### Task to carry out
Transcribe word for word the part of the cannibalism article that starts at "Before human meat" and stops after "end in 1960.".

### Reading text
═══

September 9, 2019
A Swedish
scientist speaking at Stockholm summit last week offered an unusual possible
tactic in combating global climate change: eating human flesh.
Stockholm School
of Economics professor and researcher Magnus Söderlund reportedly said he
believes eating human meat, derived from dead bodies, might be able to help
save the human race if only a world society were to “awaken the idea.”
Söderlund’s
argument for human cannibalism was front and center during a panel talk called
“Can You Imagine Eating Human Flesh?” at the Gastro Summit, reports the Epoch
Times. “Conservative”
taboos against cannibalism, he said, can change over time if people simply
tried eating human flesh.
Some of the
talking points at the seminar included whether humans were too selfish to “live
sustainably” and if cannibalism is the solution to food sustainability in the
future.
When asked during
an interview after his talk if he personally would try human flesh, Söderlund
said he was open to the idea.
“I feel somewhat
hesitant but to not appear overly conservative … I’d have to say … I’d be open
to at least tasting it,” he told Sweden’s TV4.
He suggested more
plausible options such as eating pets and insects.
Before human meat
becomes the next cuisine trend, however, history shows there are potential
health risks to cannibalism.
A tribe in Papua
New Guinea practiced eating their dead as an alternative to allowing them to be
consumed by worms, according to the Standard. The cultural practice led to an
epidemic of a disease called Kuru, also known as laughing death.
According to the
US National Library of Medicine, the disease is caused by an infectious
protein found in contaminated human brain tissue. The practice of cannibalism
among the people of New Guinea came to an end in 1960.

═══

### Data for analysis

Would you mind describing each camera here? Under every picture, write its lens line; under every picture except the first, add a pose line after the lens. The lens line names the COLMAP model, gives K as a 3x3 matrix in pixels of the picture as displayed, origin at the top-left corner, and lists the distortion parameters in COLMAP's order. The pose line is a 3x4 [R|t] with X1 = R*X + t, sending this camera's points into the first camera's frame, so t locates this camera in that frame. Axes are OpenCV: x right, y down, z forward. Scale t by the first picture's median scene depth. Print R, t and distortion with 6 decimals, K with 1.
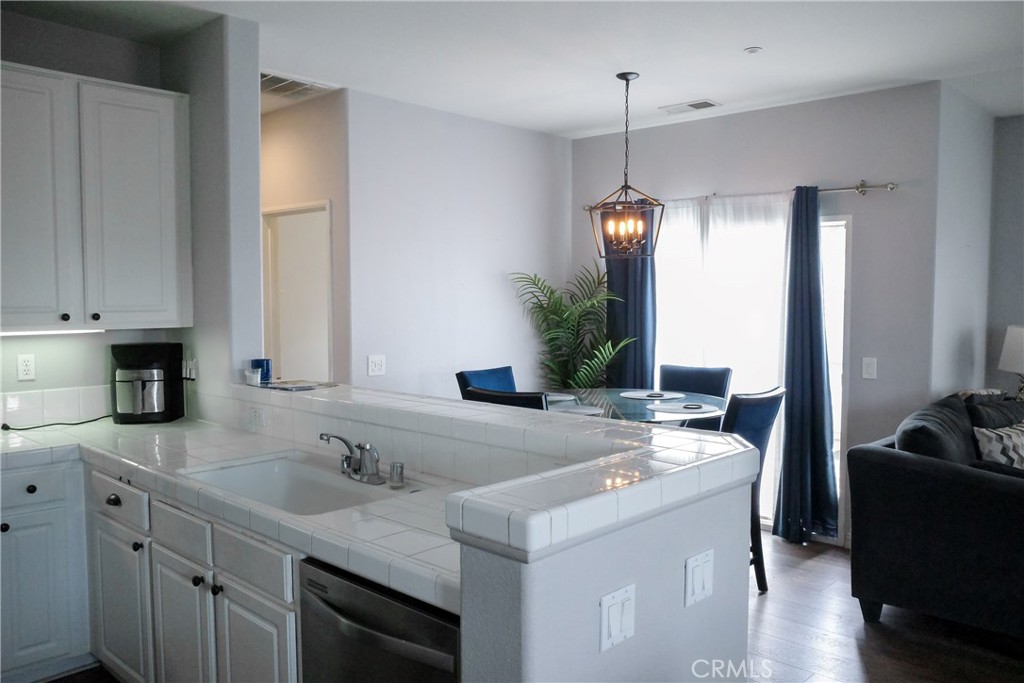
lens RADIAL K [[809.5, 0, 504.8], [0, 809.5, 345.3], [0, 0, 1]] dist [-0.061159, 0.063678]
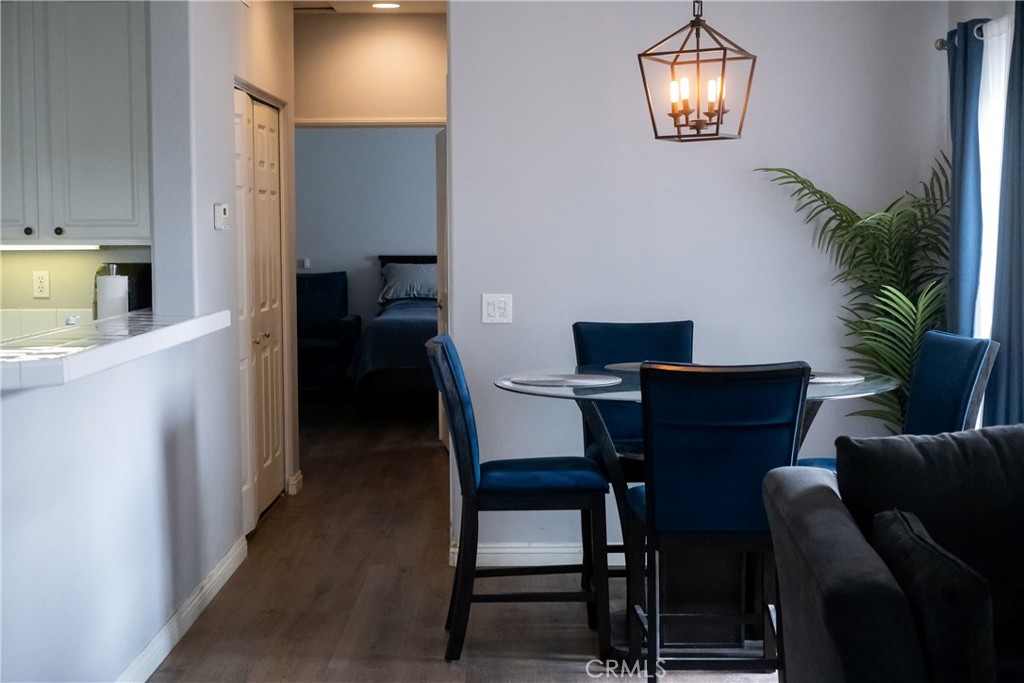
lens RADIAL K [[1545.3, 0, 512.0], [0, 1545.3, 341.5], [0, 0, 1]] dist [0.026606, 0.059236]
pose [[0.691358, 0.051990, -0.720639, 1.107278], [-0.040139, 0.998631, 0.033538, 0.010805], [0.721396, 0.005739, 0.692499, 0.117635]]
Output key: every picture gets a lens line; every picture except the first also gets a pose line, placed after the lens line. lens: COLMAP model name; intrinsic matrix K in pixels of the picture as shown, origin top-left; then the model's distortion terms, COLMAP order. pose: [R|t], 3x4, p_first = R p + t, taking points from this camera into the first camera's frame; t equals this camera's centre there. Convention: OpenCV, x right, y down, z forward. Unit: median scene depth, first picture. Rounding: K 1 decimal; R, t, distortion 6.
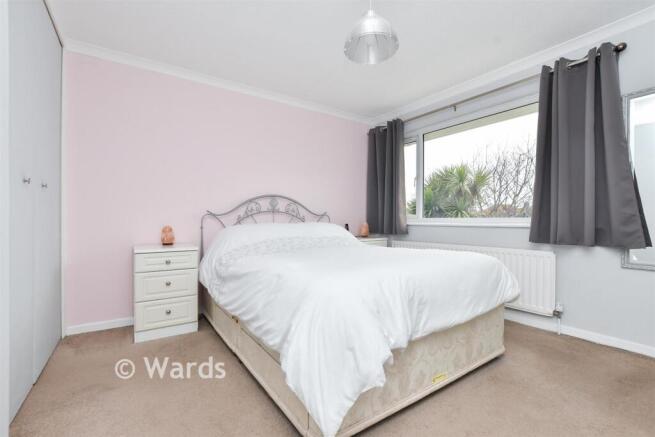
lens RADIAL K [[288.6, 0, 327.9], [0, 288.6, 219.4], [0, 0, 1]] dist [-0.002503, -0.000280]
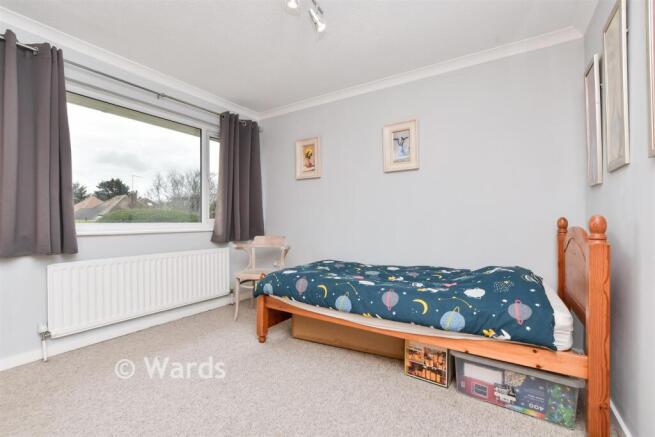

═══

### Output for this exercise
Before human meat
becomes the next cuisine trend, however, history shows there are potential
health risks to cannibalism.
A tribe in Papua
New Guinea practiced eating their dead as an alternative to allowing them to be
consumed by worms, according to the Standard. The cultural practice led to an
epidemic of a disease called Kuru, also known as laughing death.
According to the
US National Library of Medicine, the disease is caused by an infectious
protein found in contaminated human brain tissue. The practice of cannibalism
among the people of New Guinea came to an end in 1960.